Les champs étaient mal entretenus et les villageois croisés en chemin tremblaient de terreur à la vue de leur suzerain.

Apercevant une jolie bergère qui s’enfuyait en direction d’un bosquet d’aulnes, le comte se procura un plaisir malsain en la capturant comme du vulgaire gibier.

Prêt à lui faire subir les sévices dont il avait l’habitude de jouir, il fut stoppé dans sa course au plaisir satanique par la volonté de Dorian.

Le comte de Canteleu eut à cœur de libérer la bergère dont l’innocence et l’intégrité étaient menacées. Il brandit son écu, sortit son épée du fourreau et il intima à Hubert le cruel l’ordre de rendre à la jeune fille sa légitime liberté.

Hubert de Hauteville n’était pas d’humeur à se battre c’est pourquoi il laissa la bergère s’enfuir, se promettant de la reconquérir par la suite.

Devinant ses sombres pensées, Dorian prit congé de ce dangereux partenaire et il suivit discrètement la jeune fille pour lui porter secours si d’aventure elle encourrait un nouveau danger.

Colombe entra dans sa chaumière et se mit en devoir de préparer la soupe du soir.
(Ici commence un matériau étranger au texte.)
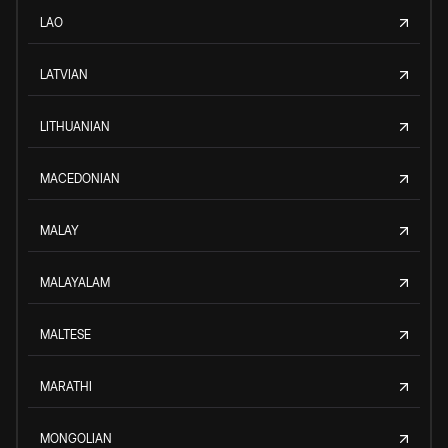
LAO
LATVIAN
LITHUANIAN
MACEDONIAN
MALAY
MALAYALAM
MALTESE
MARATHI
MONGOLIAN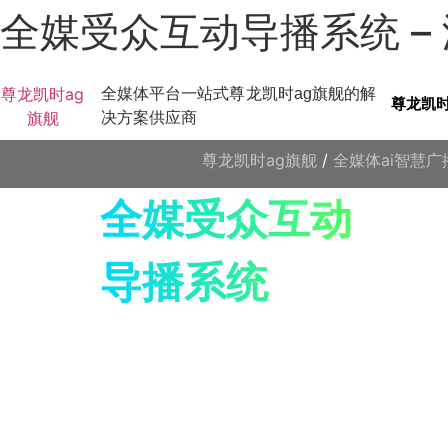
全媒受众互动导播系统 –
尊龙凯时ag
全媒体平台一站式尊龙凯时ag旗舰的解
尊龙凯时
旗舰
决方案供应商
尊龙凯时ag旗舰
/
全媒体ai智慧
全媒受众互动
导播系统
突破电台直播互动边界 引领广播
行业发展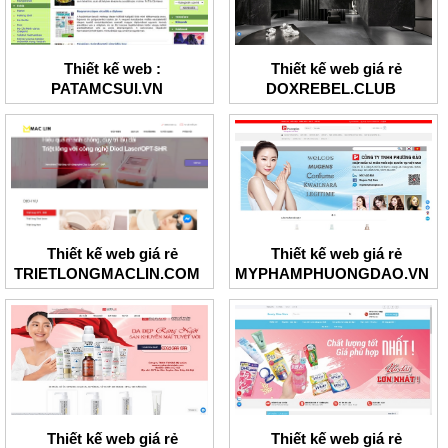
Thiết kế web :
Thiết kế web giá rẻ
PATAMCSUI.VN
DOXREBEL.CLUB
Thiết kế web giá rẻ
Thiết kế web giá rẻ
TRIETLONGMACLIN.COM
MYPHAMPHUONGDAO.VN
Thiết kế web giá rẻ
Thiết kế web giá rẻ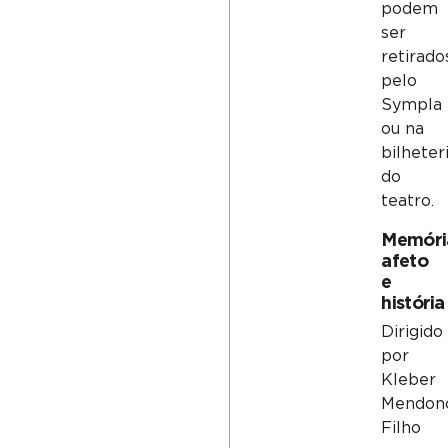
podem
ser
retirado
pelo
Sympla
ou na
bilheter
do
teatro.
Memóri
afeto
e
história
Dirigido
por
Kleber
Mendon
Filho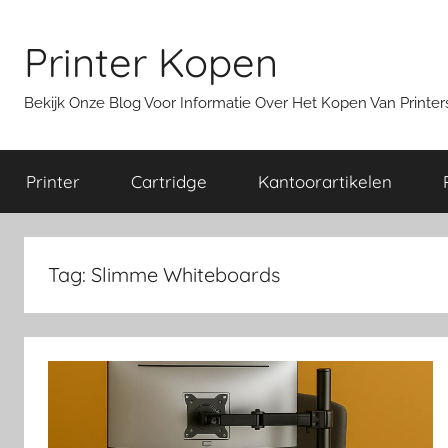
Ga
naar
Printer Kopen
de
inhoud
Bekijk Onze Blog Voor Informatie Over Het Kopen Van Print
Printer
Cartridge
Kantoorartikelen
Tag:
Slimme Whiteboards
La crémaillère attendait que l’on y jette légumes, herbes odorantes et morceaux de volaille.

Elle accueillit son sauveur avec joie et lui offrit des brioches et du lait au miel et à la fleur d’oranger.

Dorian goûta cet en-cas avec appétit puis il parla à la jeune fille pour l’assurer de ses bons sentiments à son égard.
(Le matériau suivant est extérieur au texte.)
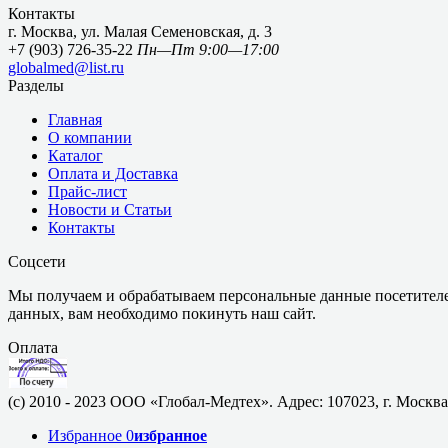
Контакты
г. Москва, ул. Малая Семеновская, д. 3
+7 (903) 726-35-22
Пн—Пт 9:00—17:00
globalmed@list.ru
Разделы
Главная
О компании
Каталог
Оплата и Доставка
Прайс-лист
Новости и Статьи
Контакты
Соцсети
Мы получаем и обрабатываем персональные данные посетителе
данных, вам необходимо покинуть наш сайт.
Оплата
(c) 2010 - 2023 ООО «Глобал-Медтех». Адрес: 107023, г. Москва,
Избранное
0
избранное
«  Il serait préférable, gente demoiselle, que vous quittiez cette chaumière. Si vous acceptez mon offre, je vous propose une place de demoiselle d’honneur auprès de ma femme, l’honorable Dame Cassandre qui vous traitera avec bonté ».

Colombe remercia le chevalier avec effusion et elle lui proposa le gîte pour la nuit avant qu’ils ne prennent la route pour le domaine de Canteleu.

Dorian accepta la proposition de son hôtesse d’un soir et il sortit couper du bois pour laisser la jeune femme libre de ses mouvements.

La journée fila rapidement, chacun s’activant de son côté.

Dorian fit une belle réserve de bois, faucha les herbes folles, bouchonna son cheval et le mit à l’abri pour la nuit après lui avoir donné du foin et de l’eau fraîche.

Le repas lui procura un grand plaisir qui le plongea dans ses souvenirs d’enfance.

La soupe était d’une finesse inouïe.

L’écuelle ôtée, une omelette crémeuse ravit le palais du chevalier.

Salades et plats de langues à la Lucullus vinrent ensuite réveiller un appétit en berne.

Puis ce furent des crêpes Suzette et des coupes de crème double aromatisées à la violette.

Dorian remercia Colombe avec effusion puis il se retira dans la chambre proposée par son hôtesse.

La nuit aurait été paisible si Hubert de Hauteville n’avait pas voulu gagner la dernière manche.

Furieux de ne pas avoir pu assouvir ses désirs frénétiques, il avait décidé de réserver une surprise à celui qu’il considérait comme son principal ennemi.

Il dépêcha des serviteurs en leur commandant de mettre le feu à la chaumière de la jeune bergère.

Alerté par des odeurs de bois brûlé et des visions de flammes ardentes, Dorian se leva prestement, réveilla Colombe.

Il jeta une pèlerine sur son vêtement de nuit, avisa une fenêtre qui donnait sur l’arrière-cour et le jardin.

Il fit monter la jeune fille sur son destrier Phénix et prit place, à son tour, sur le large dos de sa fidèle monture.

Ils furent bientôt loin de la maison en flammes.

Phénix galopa tant et si bien qu’il parvint rapidement près des murailles du château de Canteleu.

Dame Cassandre embrassa son époux et installa la jeune Colombe dans une chambre proche de la sienne.

Dorian fit un récit circonstancié de son équipée en terrain ennemi.

Il vanta les talents culinaires de Colombe qui rosit de plaisir.

Chacun se félicita de vivre dans un château qui respirait le bonheur et l’on décida de chasser définitivement de sa mémoire le souvenir du maléfique Hubert de Hauteville.